Intuitively, this makes sense. If patients in denser areas are shifted from the VHA to the community, there should be a natural increase in community wait times and a concordant decrease in VHA wait times. All this means is that the VCCP indeed improved wait times at VHA facilities, not that care provided in the community is worse or inferior.

To better understand veterans’ access to care in the VCCP, we need to know how long veterans are waiting to receive care in the community once they have been referred from the VHA. According to current VHA policy, the VCCP allows up to 19 days to complete the referral process to a community provider. However, until recently, there was no set time frame constraining how long it takes a veteran to be seen by the community provider once the referral is received. The Consolidated Appropriations Act of 2023 established a wait time measure to constrain this period, but it has yet to be implemented across the VHA.

Fortunately, learning how long veterans wait for care in the community is possible. First, the VHA must implement the wait time measure across the VCCP. Doing so will give community providers guardrails to help avoid unnecessary wait times for veterans. Second, the VHA should establish and align monitoring metrics so that the wait times across the VCCP can be compared with those in the VHA.

Increasing utilization of the VCCP sheds light on another important issue: as wait times improve across the VHA, it becomes more difficult to access the VCCP. This is primarily because the wait time requirements that must be met to qualify for the VCCP have not been adjusted as veterans move more of their care to the community. In other words, the time requirement that had to be met in 2014— 20 days for primary care or 28 for specialty care —should be decreased to match the decreasing wait times at the VHA overall. In effect, this means that veterans that once qualified for the VCCP based on wait times may not be able to now.

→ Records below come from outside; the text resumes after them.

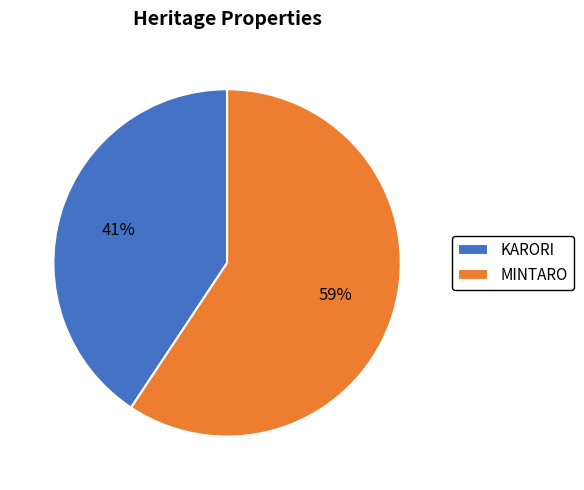

What is the largest slice in the pie chart?

MINTARO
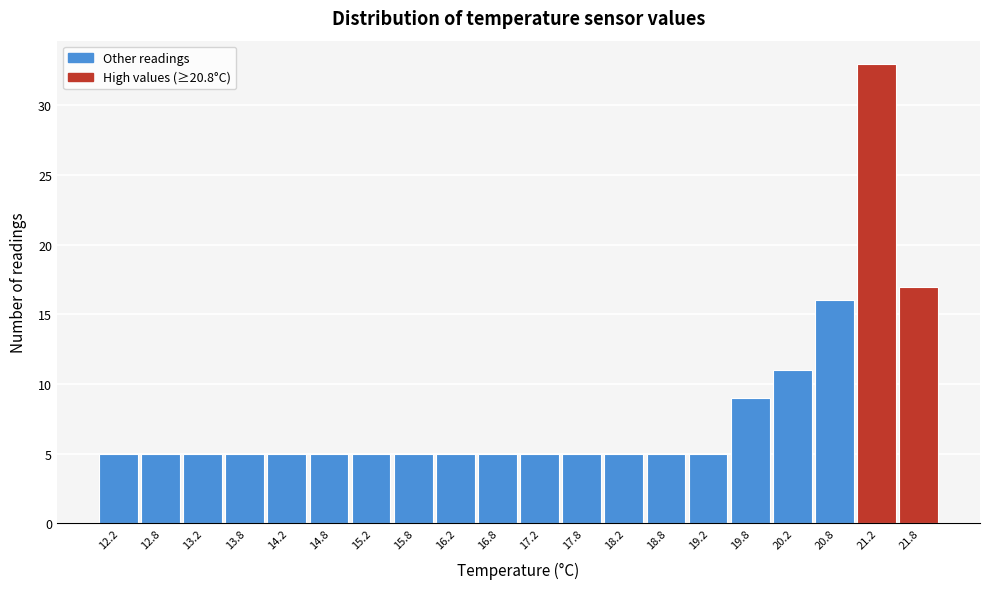

Reading left to right, list every bar in this chart as the range it spans on the x-axis followed by its height. The values are not printed on the chart, so give them approximately, as read against the axis.

12.0 to 12.5: 5
12.5 to 13.0: 5
13.0 to 13.5: 5
13.5 to 14.0: 5
14.0 to 14.5: 5
14.5 to 15.0: 5
15.0 to 15.5: 5
15.5 to 16.0: 5
16.0 to 16.5: 5
16.5 to 17.0: 5
17.0 to 17.5: 5
17.5 to 18.0: 5
18.0 to 18.5: 5
18.5 to 19.0: 5
19.0 to 19.5: 5
19.5 to 20.0: 9
20.0 to 20.5: 11
20.5 to 21.0: 16
21.0 to 21.5: 33
21.5 to 22.0: 17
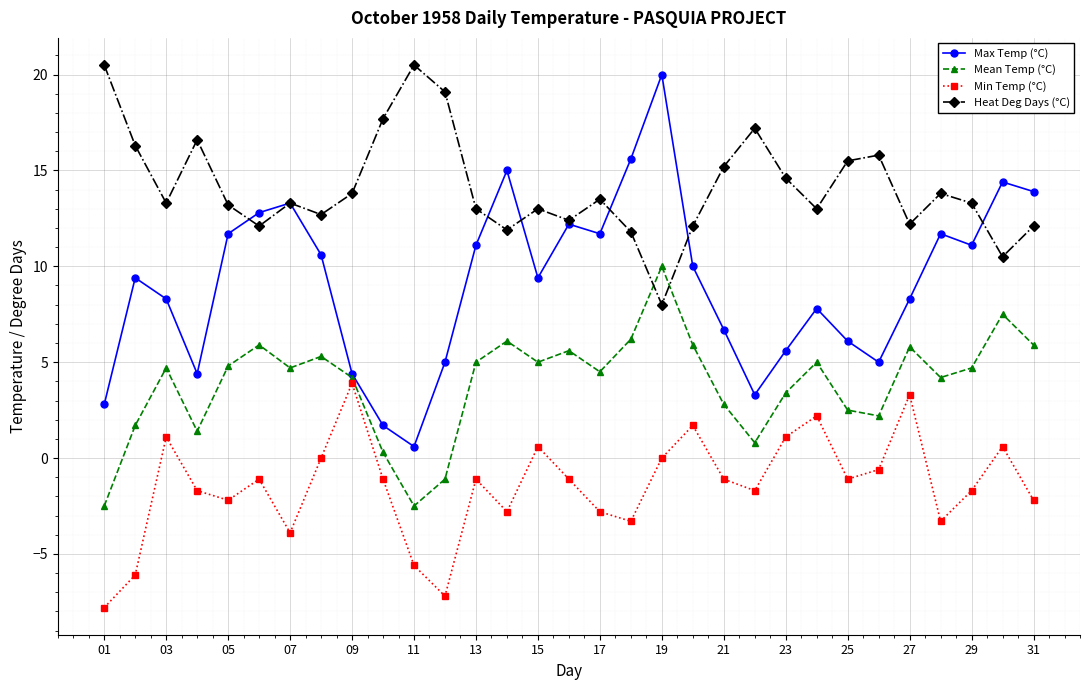

In Min Temp (°C), how many points are lower than both neighbors (excluding endpoints)?

8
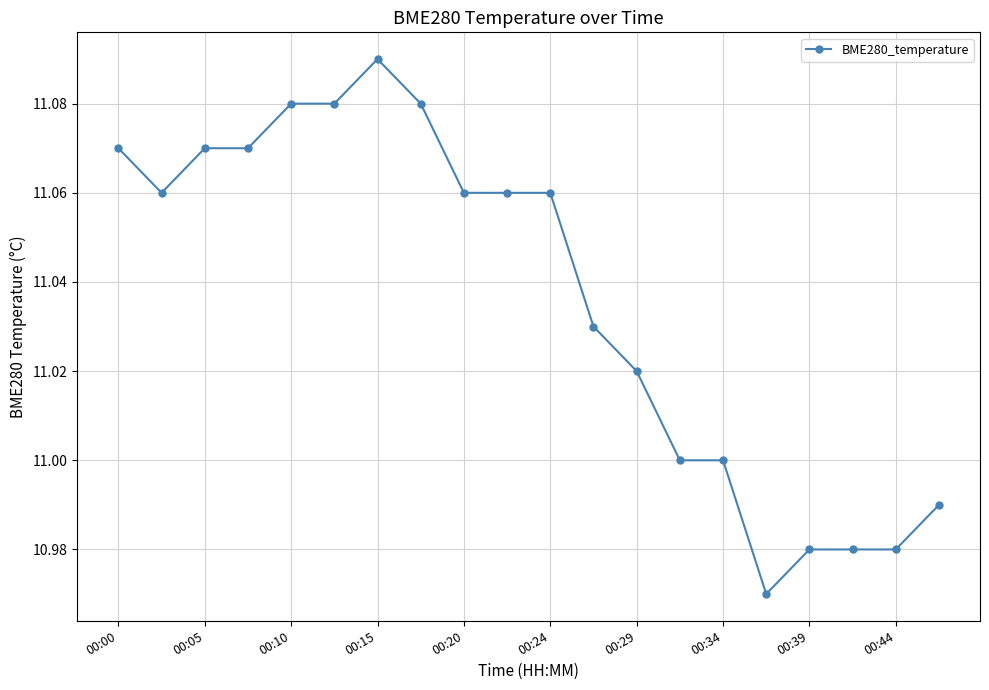

What is the sum of all values?

220.7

Fortunately, there is an easy fix. Wait time eligibility requirements for the VCCP should be adjusted based on current average wait times for appointments with primary care physicians and specialists in the VHA. Making this adjustment will level the playing field for veterans seeking to access community care based on wait times alone.

The future of the VCCP

Without the VCCP, veterans would only have one choice: receive all of their health care within the VHA. Thankfully, this is not the only solution. As more veterans continue to seek care through the VCCP, lawmakers must realize that despite its benefits, it is an imperfect fix to long wait times and constrained choices in the VHA. Reforming and expanding the VCCP, with the goal of providing all veterans with the option to access care in the community, is the only durable solution that provides veterans with more choices for their health care.